Action taken over articles that linked the pop star to tax evasion
Elton John is suing the Time of London for libel over stories he said falsely linked him to tax evasion.
In two articles about "the secrets of tax avoiders," the Times said that Patrick McKenna of Ingenious Media was John's former accountant, allegedly implying John had been advised by McKenna to avoid paying taxes.
McKenna is accused of advising wealthy British film investors to abuse movie tax breaks.
The original stories were published on June 21 and discussed the film finance partnerships arranged by Ingenious Media, where McKenna served as CEO.
"We have been asked to make clear that the film finance partnerships arranged by Ingenious Media, whose CEO is Patrick McKenna, do not offer schemes of this type and they have not been involved in moving money offshore to avoid tax," the correction said.
The Times already published a correction on June 22 saying McKenna had never been the star's accountant, but John's lawyer's say the clarification was "wholly inadequate."

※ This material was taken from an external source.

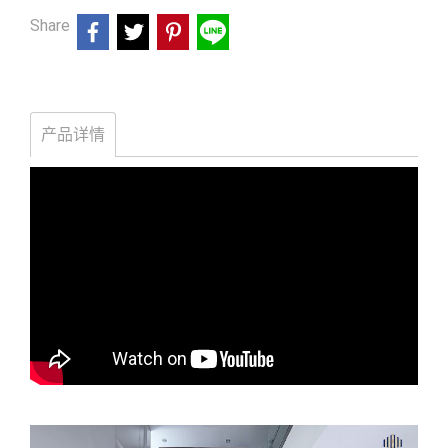
Share
产品详情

Suing in a London High Court, the attorneys said the four-line apology "deliberately ignored the defamatory impact" of prominently placed articles, which appeared on pages one and six of the broad sheet, according to the BBC.
"The allegations are particularly damaging to the claimant's reputation in the sphere of charity fundraising," William McCormick, the pop star's attorney, said in a statement.
The articles allegedly caused Sir Elton "severe damage to his reputation and personal distress and embarrassment."
The "Bennie and the Jets" singer is now seeking damages for "the sense of insult and injury."
The United Kingdom, notorious for what some call its "libel tourism," frequently rules in favor of plaintiffs and against publishers.